Tuesday, January 05, 2010

Dutch say failed plane bomber acted alone

**I guess we are always supposed to believe that the authorities are telling us the truth, and always tell us the truth. Notice, no release of the video, nothing. The video of him boarding and such and prior would be so short and easy to show. Not hard at all to release. So odd. And why does the airport have to review 200 hours to see this? The guy was there at a very specific point and this should have been done LONG ago. I don't get the delay. Are they trying to bolster their claims more, by saying they reviews a whole 200 hours?

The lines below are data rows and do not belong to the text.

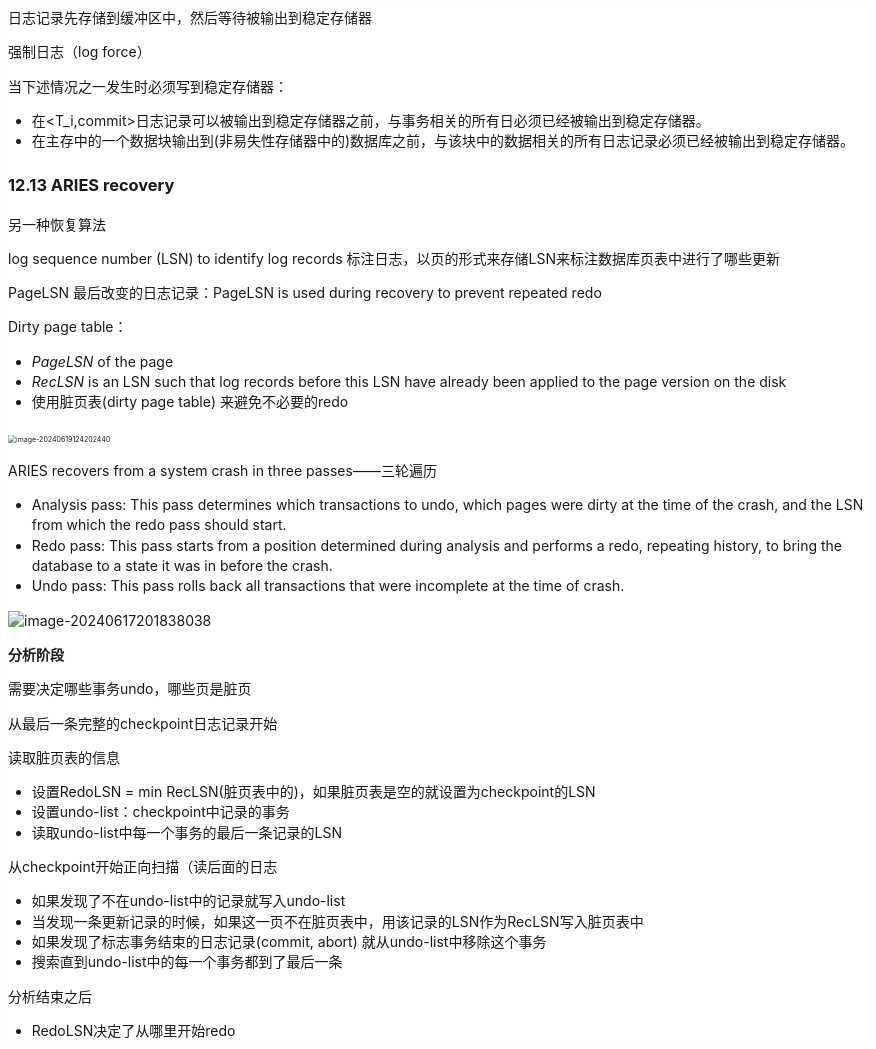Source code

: 日志记录先存储到缓冲区中，然后等待被输出到稳定存储器

强制日志（log force）

当下述情况之一发生时必须写到稳定存储器：

- 在<T_i,commit>日志记录可以被输出到稳定存储器之前，与事务相关的所有日必须已经被输出到稳定存储器。
- 在主存中的一个数据块输出到(非易失性存储器中的)数据库之前，与该块中的数据相关的所有日志记录必须已经被输出到稳定存储器。

### 12.13 ARIES recovery

另一种恢复算法

log sequence number (LSN) to identify log records
标注日志，以页的形式来存储LSN来标注数据库页表中进行了哪些更新

PageLSN 最后改变的日志记录：PageLSN is used during recovery to prevent repeated redo 

Dirty page table：

- *PageLSN* of the page
- *RecLSN* is an LSN such that log records before this LSN have
  already been applied to the page version on the disk
- 使用脏页表(dirty page table) 来避免不必要的redo

<img src="assets/image-20240619124202440.png" alt="image-20240619124202440" style="zoom:50%;" />

ARIES recovers from a system crash in three passes——三轮遍历

- Analysis pass: This pass determines which transactions to undo, which pages were dirty at the time of the crash, and the LSN from which the redo pass should start.
- Redo pass: This pass starts from a position determined during analysis and performs a redo, repeating history, to bring the database to a state it was in before the crash.
- Undo pass: This pass rolls back all transactions that were incomplete at the time of crash. 

![image-20240617201838038](assets/image-20240617201838038.png)

**分析阶段**

需要决定哪些事务undo，哪些页是脏页

从最后一条完整的checkpoint日志记录开始

读取脏页表的信息

- 设置RedoLSN = min RecLSN(脏页表中的)，如果脏页表是空的就设置为checkpoint的LSN
- 设置undo-list：checkpoint中记录的事务
- 读取undo-list中每一个事务的最后一条记录的LSN

从checkpoint开始正向扫描（读后面的日志

- 如果发现了不在undo-list中的记录就写入undo-list
- 当发现一条更新记录的时候，如果这一页不在脏页表中，用该记录的LSN作为RecLSN写入脏页表中
- 如果发现了标志事务结束的日志记录(commit, abort) 就从undo-list中移除这个事务
- 搜索直到undo-list中的每一个事务都到了最后一条

分析结束之后

- RedoLSN决定了从哪里开始redo
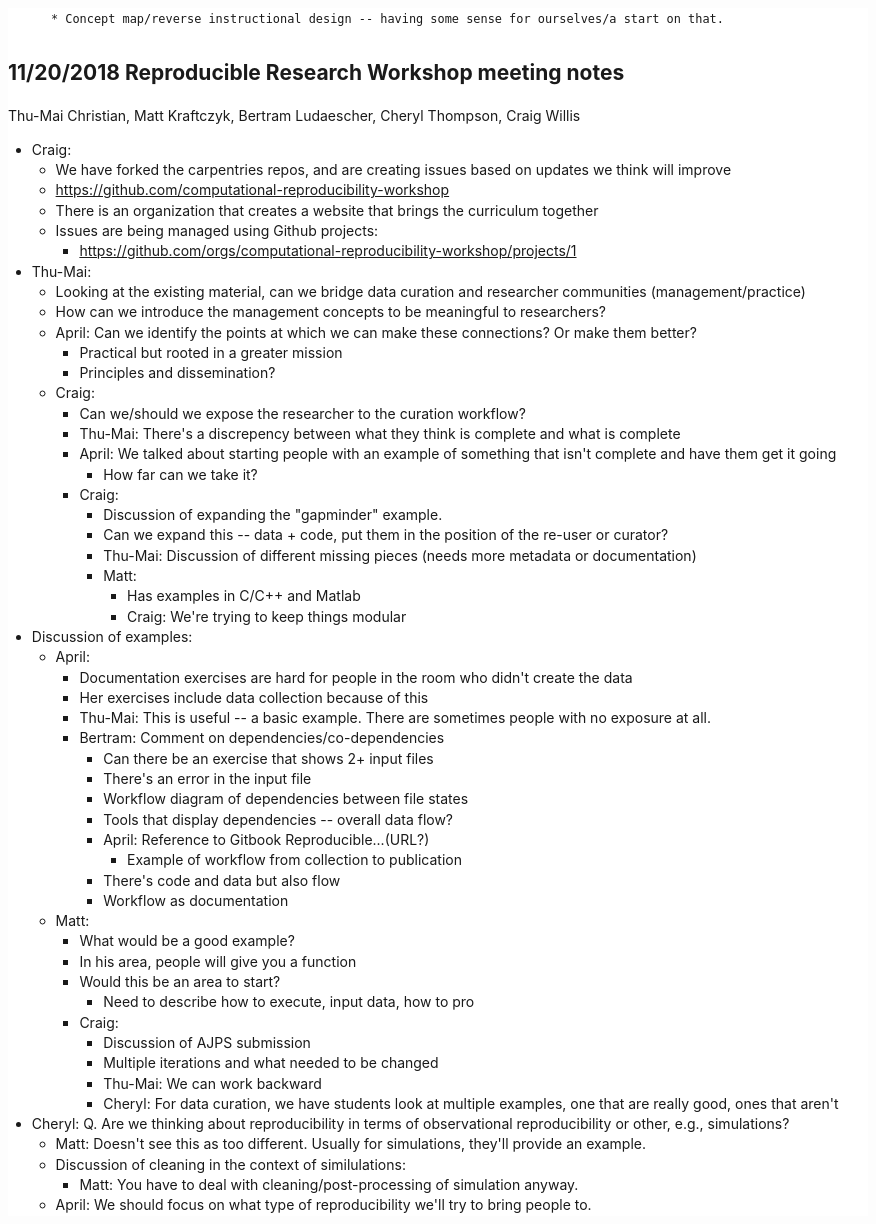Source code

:           * Concept map/reverse instructional design -- having some sense for ourselves/a start on that.

## 11/20/2018 Reproducible Research Workshop meeting notes
Thu-Mai Christian, Matt Kraftczyk, Bertram Ludaescher, Cheryl Thompson, Craig Willis

* Craig: 
    * We have forked the carpentries repos, and are creating issues based on updates we think will improve
    * https://github.com/computational-reproducibility-workshop
    * There is an organization that creates a website that brings the curriculum together
    * Issues are being managed using Github projects:
       * https://github.com/orgs/computational-reproducibility-workshop/projects/1    
* Thu-Mai: 
    * Looking at the existing material, can we bridge data curation and researcher communities (management/practice)
    * How can we introduce the management concepts to be meaningful to researchers?
    * April: Can we identify the points at which we can make these connections? Or make them better?
        * Practical but rooted in a greater mission
        * Principles and dissemination?
    * Craig:
        * Can we/should we expose the researcher to the curation workflow?
        * Thu-Mai: There's a discrepency between what they think is complete and what is complete
        * April: We talked about starting people with an example of something that isn't complete and have them get it going
            * How far can we take it?
        * Craig:
            * Discussion of expanding the "gapminder" example.
            * Can we expand this -- data + code, put them in the position of the re-user or curator?
            * Thu-Mai: Discussion of different missing pieces (needs more metadata or documentation)
            * Matt:
                * Has examples in C/C++ and Matlab
                * Craig: We're trying to keep things modular
* Discussion of examples:
    * April:
        * Documentation exercises are hard for people in the room who didn't create the data
        * Her exercises include data collection because of this
        * Thu-Mai: This is useful -- a basic example. There are sometimes people with no exposure at all.
        * Bertram: Comment on dependencies/co-dependencies
            * Can there be an exercise that shows 2+ input files
            * There's an error in the input file
            * Workflow diagram of dependencies between file states
            * Tools that display dependencies -- overall data flow?
            * April: Reference to Gitbook Reproducible...(URL?)
                * Example of workflow from collection to publication
            * There's code and data but also flow
            * Workflow as documentation
    * Matt:
        * What would be a good example?
        * In his area, people will give you a function
        * Would this be an area to start?
            * Need to describe how to execute, input data, how to pro
        * Craig:
            * Discussion of AJPS submission
            * Multiple iterations and what needed to be changed
            * Thu-Mai: We can work backward
            * Cheryl: For data curation, we have students look at multiple examples, one that are really good, ones that aren't
* Cheryl: Q. Are we thinking about reproducibility in terms of observational reproducibility or other, e.g., simulations?
    * Matt: Doesn't see this as too different.  Usually for simulations, they'll provide an example.
    * Discussion of cleaning in the context of similulations:
        * Matt: You have to deal with cleaning/post-processing of simulation anyway.
    * April: We should focus on what type of reproducibility we'll try to bring people to.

Even if Kurt is wrong, and what he saw was another individual who looked similar, proper procedures were still not followed in regards to that person. When a refugee gets on a plane, the paperwork is supposed to be set up and done FAR before boarding any plane, not with a supervisor at the airport.
No matter what the case, security and the measures followed before, during and after this event was horrible and needs to be looked into. I hope the governement does not just gloss over this now and say he was a lone crazy person, it won't happen again.......
We actually thought a report like this would come out, ironically.....

http://news.yahoo.com/s/nm/20100105/ts_nm/us_security_airline

AMSTERDAM (Reuters) – The Nigerian man accused of trying to blow up a flight from Amsterdam to Detroit on Christmas acted alone and probably smuggled the explosives from Nigeria, the Dutch public prosecutor said on Tuesday.

The prosecutor's office said Umar Farouk Abdulmutallab did not have an accomplice at Schiphol Airport in Amsterdam, as some other passengers on the flight had alleged.

Abdulmutallab, 23, the son of a prominent banker, flew from Lagos to Amsterdam on a KLM flight, arriving on Christmas Day. Prosecutors said the seats from that plane are still being examined for traces of explosives.

In Amsterdam, Abdulmutallab went through a profile interview and a security check before waiting at the gate for his flight.

He is charged with trying to blow up the flight, Northwest Flight 253, outside of Detroit with a highly explosive substance hidden in his underwear.

Some of the passengers on the plane had said they saw him accompanied at the gate in Amsterdam by an older, well-dressed Indian or Pakistani man. But the review of more than 200 hours of video showed no one with him, the officials said.